Problem details – Rewrite the listing below in full, swapping each occurrence of "SEP" for "OCT" and changing nothing else. Leave the pictures out of your version.

Data supplied –
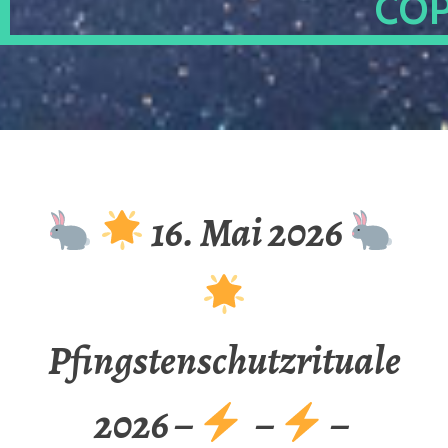
OP
16. Mai 2026
Pfingstenschutzrituale
2026 –
–
–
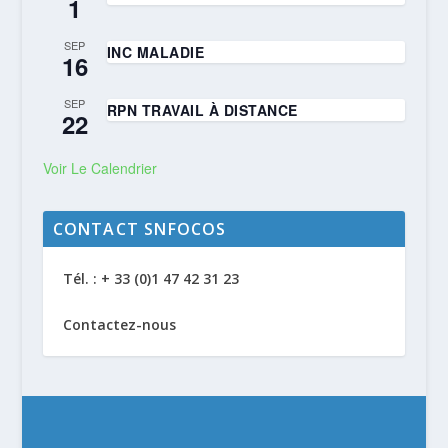
1
SEP
INC MALADIE
16
SEP
RPN TRAVAIL À DISTANCE
22
Voir Le Calendrier
CONTACT SNFOCOS
Tél. : + 33 (0)1 47 42 31 23
Contactez-nous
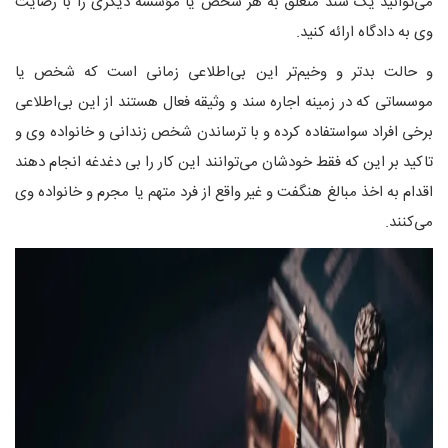
می‌توانید یک سند متعلق به هر شخص یا مؤسسه دیگری را با رضایت
وی به دادگاه ارائه کنید.
و حالت بدتر و وخیم‌تر این بی‌اطلاعی زمانی است که شخص یا
موسساتی که در زمینه اجاره سند و وثیقه فعال هستند از این بی‌اطلاعی
برخی افراد سواستفاده کرده و با ترساندن شخص زندانی و خانواده وی و
تاکید بر این که فقط خودشان می‌توانند این کار را بی دغدغه انجام دهند
اقدام به اخذ مبالغ هنگفت و غیر واقع از فرد متهم یا مجرم و خانواده وی
می‌کنند.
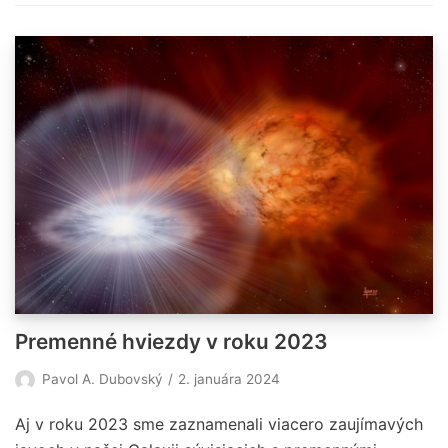
Premenné hviezdy v roku 2023
Pavol A. Dubovský
2. januára 2024
Aj v roku 2023 sme zaznamenali viacero zaujímavých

Solved exercise –
OP
16. Mai 2026
Pfingstenschutzrituale
2026 –
–
–
1
OCT
INC MALADIE
16
OCT
RPN TRAVAIL À DISTANCE
22
Voir Le Calendrier
CONTACT SNFOCOS
Tél. : + 33 (0)1 47 42 31 23
Contactez-nous
می‌توانید یک سند متعلق به هر شخص یا مؤسسه دیگری را با رضایت
وی به دادگاه ارائه کنید.
و حالت بدتر و وخیم‌تر این بی‌اطلاعی زمانی است که شخص یا
موسساتی که در زمینه اجاره سند و وثیقه فعال هستند از این بی‌اطلاعی
برخی افراد سواستفاده کرده و با ترساندن شخص زندانی و خانواده وی و
تاکید بر این که فقط خودشان می‌توانند این کار را بی دغدغه انجام دهند
اقدام به اخذ مبالغ هنگفت و غیر واقع از فرد متهم یا مجرم و خانواده وی
می‌کنند.
Premenné hviezdy v roku 2023
Pavol A. Dubovský
2. januára 2024
Aj v roku 2023 sme zaznamenali viacero zaujímavých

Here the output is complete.